Ercan Özkan: "Muhteşem Yüzyıl" gibi büyük prodüksiyonlarda savaş sahneleri oldukça zorlayıcı olabilir. Özellikle kalabalık sahnelerde çok sayıda at ve figüranla çalışmak zorlu bir işti. Atlarla ilgili özel bir anımı paylaşmak gerekirse, bir sahnede atların kontrolünü kaybettiğimiz bir an yaşadım, ama her şey yolunda gitti.
- Ercan Bey, "Saç" ve "Gişe Memuru" gibi başarılı filmlerle ödüller kazandınız. Bu ödüllerin sizi ne kadar etkilediğini paylaşır mısınız?
Ercan Özkan: Ödüller elbette motive edici ve gurur verici oluyor. İki farklı filmle ödül kazanmak özellikle güzel bir his. Ancak ödüller, benim için sadece işimi daha iyi yapmamı teşvik eden birer araç. Asıl önemli olan, izleyicilerin ve yapım ekibinin işimizi beğenmesi.
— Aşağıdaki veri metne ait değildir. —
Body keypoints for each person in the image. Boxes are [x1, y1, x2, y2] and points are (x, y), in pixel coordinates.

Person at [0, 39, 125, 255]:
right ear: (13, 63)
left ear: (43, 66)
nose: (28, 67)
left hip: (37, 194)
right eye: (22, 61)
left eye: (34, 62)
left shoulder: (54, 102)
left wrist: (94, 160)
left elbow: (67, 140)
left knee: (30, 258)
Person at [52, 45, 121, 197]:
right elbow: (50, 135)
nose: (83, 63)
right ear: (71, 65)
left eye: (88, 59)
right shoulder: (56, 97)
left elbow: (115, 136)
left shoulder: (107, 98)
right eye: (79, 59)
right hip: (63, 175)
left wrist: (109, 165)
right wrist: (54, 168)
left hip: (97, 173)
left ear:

- Son bir soru, eğer bir yapımın görüntü yönetmeni olma hakkınız olsaydı, "Titanic" mi yoksa "Inception" mı tercih ederdiniz?
Ercan Özkan: Bu zor bir seçim, ama ben "Inception"ı tercih ederim. Christopher Nolan'ın yönetmenliği ve filmdeki görsel efektler beni çok etkilemişti.
- Çok teşekkür ederiz, Ercan Bey. Söyleşi için zaman ayırdığınız için minnettarız.
Ercan Özkan: Ben teşekkür ederim. Sizlerle bu keyifli söyleşi için burada olmaktan mutluluk duydum.
Ercan Özkan ile gerçekleştirdiğimiz bu söyleşi, sinema tutkunlarına ve bu alanda kariyer yapmayı düşünenlere ilham kaynağı olacak nitelikteydi. Kendisinin deneyimlerinden ve bakış açısından öğrendiğimiz pek çok önemli detay, sinema sanatının arkasındaki emek ve stratejinin ne kadar büyük bir öneme sahip olduğunu gösteriyor. Ercan Özkan'a bu keyifli söyleşiye katıldığı için teşekkür ederiz ve kariyerindeki başarılarının devamını dileriz.